* Exercise description *
Convert all of the data below into a JSON list of strings, with one string for each line and blank lines left out. Leave out the pictures.

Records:
----------

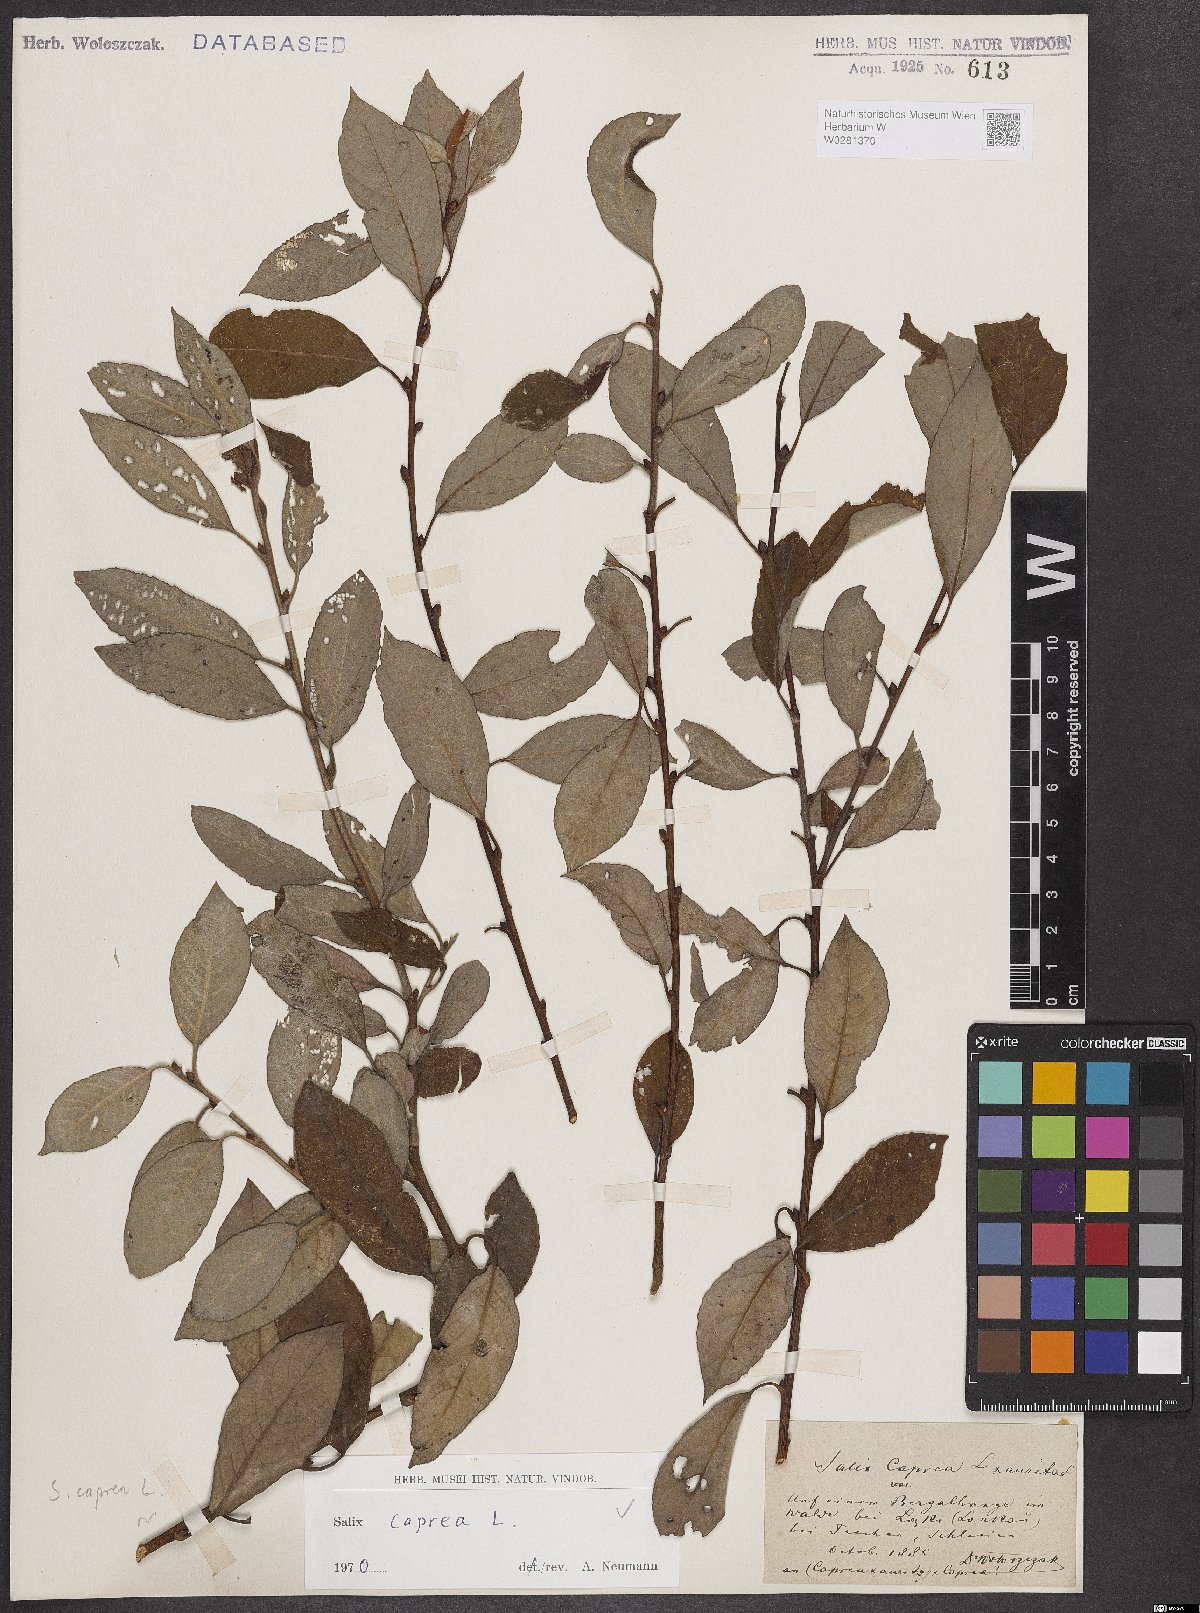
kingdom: Plantae
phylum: Tracheophyta
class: Magnoliopsida
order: Malpighiales
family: Salicaceae
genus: Salix
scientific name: Salix caprea
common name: Goat willow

----------

* Reply to the task *
[
  "kingdom: Plantae",
  "phylum: Tracheophyta",
  "class: Magnoliopsida",
  "order: Malpighiales",
  "family: Salicaceae",
  "genus: Salix",
  "scientific name: Salix caprea",
  "common name: Goat willow"
]